Le tennis
Édouard Vuillard·1907
Historical Context
Le tennis, painted in 1907, represents an unusual outdoor subject for Vuillard, whose art centered overwhelmingly on domestic interiors. The tennis court provided a setting of bourgeois leisure — the game was fashionable among the social class Vuillard observed — and gave him the opportunity to apply his Intimist formal approach to the patterns of outdoor sport rather than indoor domestic life. The Nabis had taken Gauguin's flat Synthetism and applied it to intimate modern subjects, and this tennis scene extends Vuillard's characteristic approach to the patterned surfaces and absorbed figures of leisure rather than work.
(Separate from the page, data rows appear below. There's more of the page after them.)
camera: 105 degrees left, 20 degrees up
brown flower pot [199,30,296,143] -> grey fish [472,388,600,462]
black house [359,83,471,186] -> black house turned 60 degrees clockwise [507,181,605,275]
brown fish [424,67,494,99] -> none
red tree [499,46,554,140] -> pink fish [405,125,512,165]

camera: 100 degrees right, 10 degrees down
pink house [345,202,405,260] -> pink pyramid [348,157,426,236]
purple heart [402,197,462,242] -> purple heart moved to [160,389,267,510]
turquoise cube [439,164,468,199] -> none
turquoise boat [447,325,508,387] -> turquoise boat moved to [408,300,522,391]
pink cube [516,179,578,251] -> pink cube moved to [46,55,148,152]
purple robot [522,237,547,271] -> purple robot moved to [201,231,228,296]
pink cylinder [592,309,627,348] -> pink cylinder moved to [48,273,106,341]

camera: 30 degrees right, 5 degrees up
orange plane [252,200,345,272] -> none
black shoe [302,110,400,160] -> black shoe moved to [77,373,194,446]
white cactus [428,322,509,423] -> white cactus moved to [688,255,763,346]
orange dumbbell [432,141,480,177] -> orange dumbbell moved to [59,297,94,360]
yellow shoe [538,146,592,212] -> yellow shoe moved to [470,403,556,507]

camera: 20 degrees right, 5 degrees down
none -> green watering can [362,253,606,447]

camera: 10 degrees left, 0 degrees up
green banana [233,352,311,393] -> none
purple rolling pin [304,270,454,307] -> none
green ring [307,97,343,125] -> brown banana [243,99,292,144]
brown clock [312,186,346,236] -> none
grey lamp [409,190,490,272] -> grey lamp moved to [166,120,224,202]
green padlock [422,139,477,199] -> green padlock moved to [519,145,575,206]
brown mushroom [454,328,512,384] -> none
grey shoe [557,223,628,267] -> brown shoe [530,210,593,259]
The work demonstrates that his formal preoccupations could be applied to outdoor subjects as productively as to the domestic interiors that dominated his career.
Technical Analysis
Vuillard's outdoor technique applies his Intimist compression to the tennis court setting — the players and their white sports dress integrated with the court surface, surrounding vegetation, and summer light in the mosaic-like strokes of his characteristic approach. His palette in this outdoor setting is lighter and more varied than his interior work, though still dominated by the muted greens and neutral tones of his typical colorism.
Look Closer
- ◆Vuillard renders the tennis court as a flat plane of yellow-green, game barely described.
- ◆Players are gestural silhouettes defined by posture — motion captured in summary marks.
- ◆The net stretches horizontally across the composition's middle as a structural dividing line.
- ◆Shadows on the court surface are warm olive — Vuillard's color is never neutral anywhere.